System cost is not the only reason why code size is important in today's modern embedded processors. Compact code increases the number of instructions which can fit into cache, potentially improving performance based on more efficient cache usage and, perhaps more importantly, potentially reducing overall power consumption.

The ARM Compiler team has always focused on both performance and code density, resulting in a well-tuned compiler that balances execution speed and code size. To compliment compact code generation, we created MicroLib, a size optimized library for ARM-based embedded applications. When compared to a standard C library, MicroLib provides significant code size advantages. For example, the 13% code size increase mentioned above turns into a net 23% code size reduction when using MicroLib.
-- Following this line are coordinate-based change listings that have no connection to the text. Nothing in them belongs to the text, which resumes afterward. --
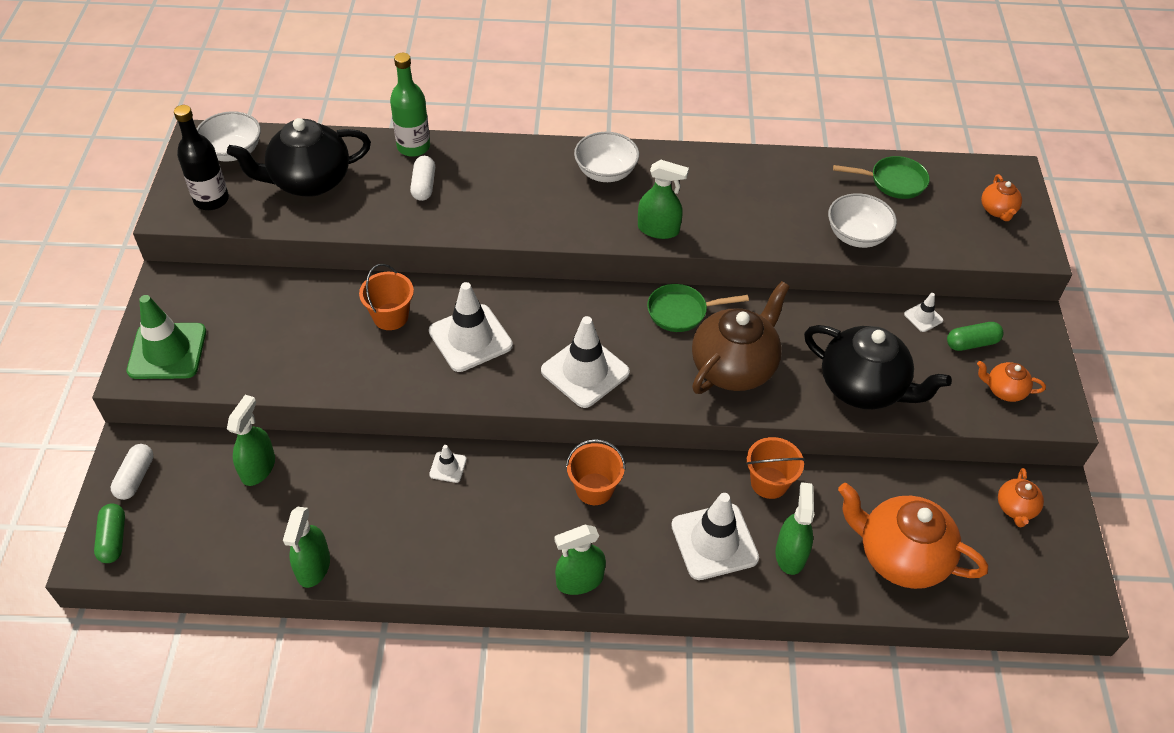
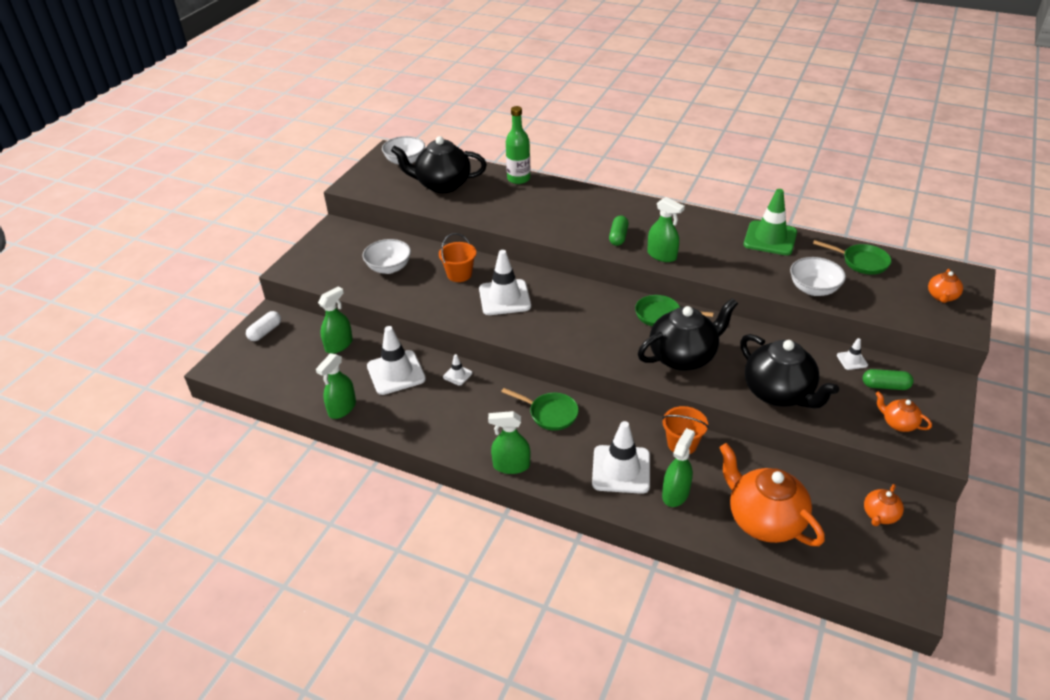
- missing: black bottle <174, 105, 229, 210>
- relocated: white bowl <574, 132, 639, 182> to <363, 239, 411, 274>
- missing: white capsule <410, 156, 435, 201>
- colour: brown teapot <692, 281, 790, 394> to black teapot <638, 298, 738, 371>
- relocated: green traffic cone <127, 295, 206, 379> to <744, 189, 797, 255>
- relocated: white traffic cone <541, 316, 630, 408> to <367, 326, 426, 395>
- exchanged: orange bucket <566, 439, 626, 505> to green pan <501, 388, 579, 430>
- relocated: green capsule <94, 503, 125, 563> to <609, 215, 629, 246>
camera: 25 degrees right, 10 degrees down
For users who care more about performance than code size, the CoreMark improvements mentioned above will prove welcome. For example, code consisting of finite state machines implemented using switch statements or well-formed[2[2] for loops and while loops could see significant improvement for those constructs. Testing the new optimizations with our standard benchmark suite, which consists of over 60 applications targeting a wide rang of embedded use cases, showed a substantial improvement only on some. This was not surprising as CoreMark is a small piece of software and targeted compiler optimizations aimed at a limited set of code constructs may not scale across broader code bases.
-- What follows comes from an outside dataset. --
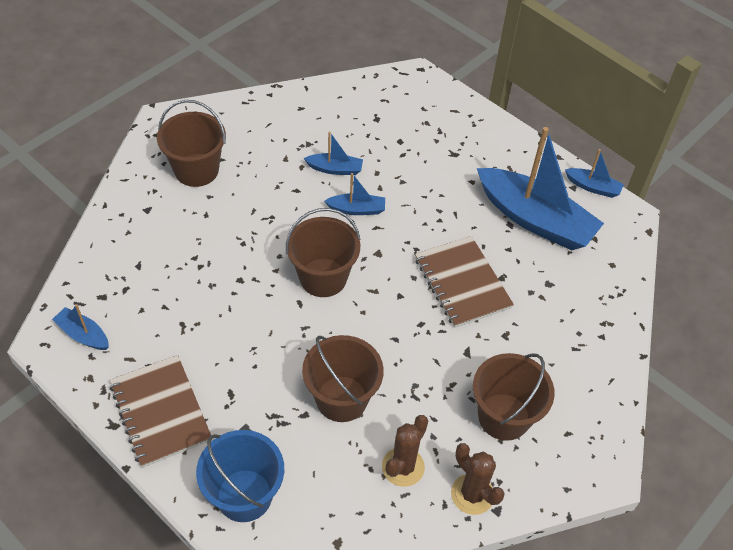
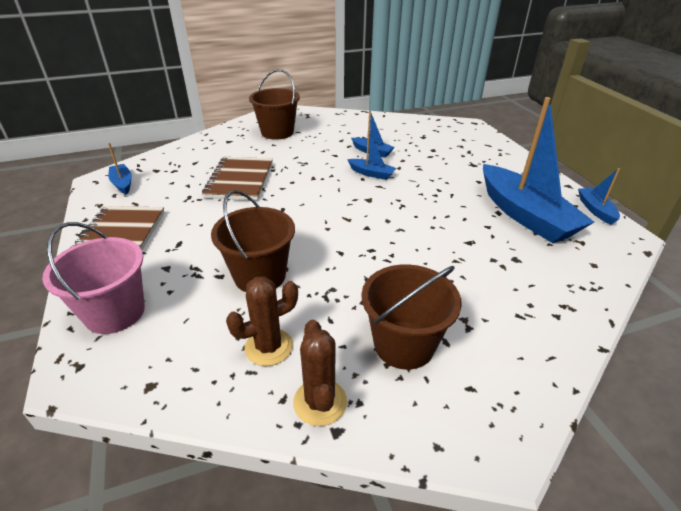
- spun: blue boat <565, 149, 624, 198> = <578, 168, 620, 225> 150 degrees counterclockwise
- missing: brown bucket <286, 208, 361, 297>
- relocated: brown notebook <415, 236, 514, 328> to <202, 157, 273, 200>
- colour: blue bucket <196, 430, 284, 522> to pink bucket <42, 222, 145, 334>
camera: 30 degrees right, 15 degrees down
CoreMark performance can be significantly increased by applying compiler optimizations specifically targeting the constructs of the benchmark code. Comparing CoreMark scores between compilers can give an indication of which compiler fares better on CoreMark-like code, but this may or may not improve real-world embedded application performance and even worse, could introduce unwanted code bloat. The code size penalty can be mitigated by using a compact library, such as MicroLib. As always, the best approach is to evaluate compilers of interest on your code, taking into account impact on code size when aggressive performance optimizations are used.
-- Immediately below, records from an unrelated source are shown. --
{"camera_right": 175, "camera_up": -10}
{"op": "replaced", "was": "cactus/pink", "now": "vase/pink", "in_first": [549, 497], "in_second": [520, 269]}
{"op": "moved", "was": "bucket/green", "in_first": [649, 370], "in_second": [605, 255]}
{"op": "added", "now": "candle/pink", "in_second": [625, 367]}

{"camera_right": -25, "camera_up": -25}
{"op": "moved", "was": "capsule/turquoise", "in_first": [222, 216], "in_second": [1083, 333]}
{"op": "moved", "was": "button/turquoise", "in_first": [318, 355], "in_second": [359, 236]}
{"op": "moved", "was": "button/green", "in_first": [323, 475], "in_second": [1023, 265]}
For those who are interested in evaluating the ARM Compiler improvements referenced in this blog, download Keil MDK-ARM v4.70  or ARM DS-5 v5.14 (available March 2013). The release notes provide details on how to use the new optimizations. I encourage you to try it and give me your feedback.

[1] Idiomatic loops with known constant upper and lower bounds, loops with unknown upper bound, loops containing a small number of C-statements.

[2] Dhrystone can be compromised by the compiler by pre-computing values at compile time or optimizing away timed portions of the code. 

  • I think that would be great. We would first need to standardize on a way to measure code size and what gets included in the measurement (probably a topic for a different blog!).
  • The speedup comparison is at the highest performance level, -O3 –Otime. We didn’t add any fundamentally new technology. The ARM Compiler is used in a very wide range of embedded applications and we have customers that are quite sensitive to code size, even at –O3 –Otime, so we generally take a code size conservative approach. For the CoreMark state machine, we found opportunities to inline code within the switch statements resulting in better performance at the expense of more code. Furthermore, the compiler loop optimizer can apply many levels of unrolling, but we apply conservative heuristics by default to ensure that code size doesn’t bloat. We added an option to let the user trade off code size for performance with regard to loop unrolling.
  • What exactly is the base for the speedup comparison? Optimization for code size? Other?The optimizations described are applicable to these constructs (loops or switch statements) in general, and not particular to the benchmark. Did the compiler have to be enhanced to be able to use tail chaining, loop unrolling, or any other control flow transforms? In other words, is CoreMark pushing the compiler to incorporate new technologies and thus helps applications that require more performance and willing to pay for the increased code size, or did the compiler have these capabilities before, and CoreMark merely helps customers understand the potential benefit and tradeoff with code size?